▶ **WORK TO BE COMPLETED**
Pull each line containing "Sermaye" out of the listing below.

▶ **TASK DATA**
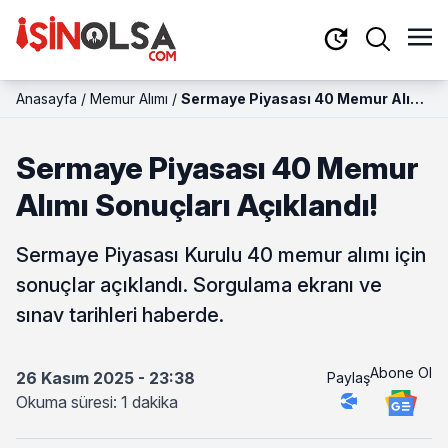
Anasayfa
/
Memur Alımı
/
Sermaye Piyasası 40 Memur Alımı
Sonuçları Açıklandı!
Sermaye Piyasası 40 Memur
Alımı Sonuçları Açıklandı!
Sermaye Piyasası Kurulu 40 memur alımı için
sonuçlar açıklandı. Sorgulama ekranı ve
sınav tarihleri haberde.
Abone Ol
26 Kasım 2025 - 23:38
Paylaş
Okuma süresi: 1 dakika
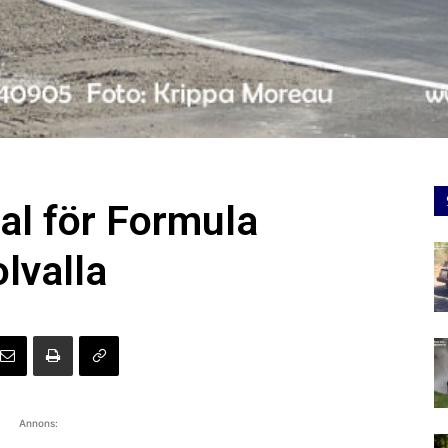
val för Formula
lvalla
Annons:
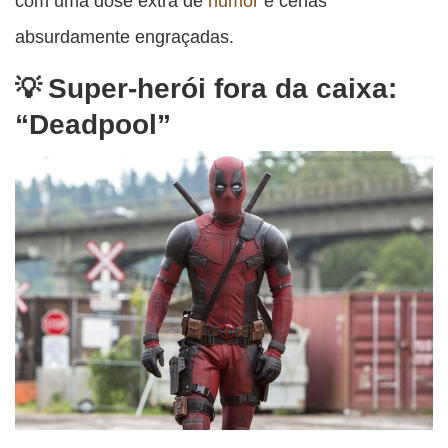
com uma dose extra de
humor
e cenas
absurdamente engraçadas.
Super-herói fora da caixa:
“Deadpool”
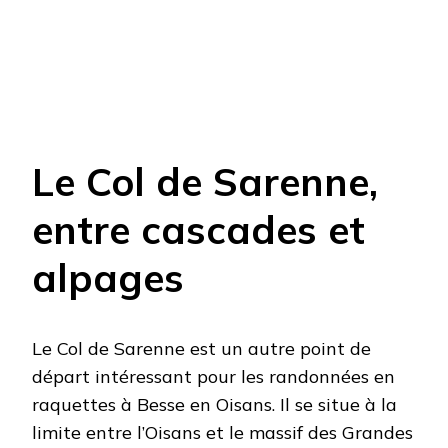
Le Col de Sarenne,
entre cascades et
alpages
Le Col de Sarenne est un autre point de
départ intéressant pour les randonnées en
raquettes à Besse en Oisans. Il se situe à la
limite entre l’Oisans et le massif des Grandes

▶ **WRITTEN RESPONSE**
Sermaye Piyasası 40 Memur Alımı
Sermaye Piyasası 40 Memur
Sermaye Piyasası Kurulu 40 memur alımı için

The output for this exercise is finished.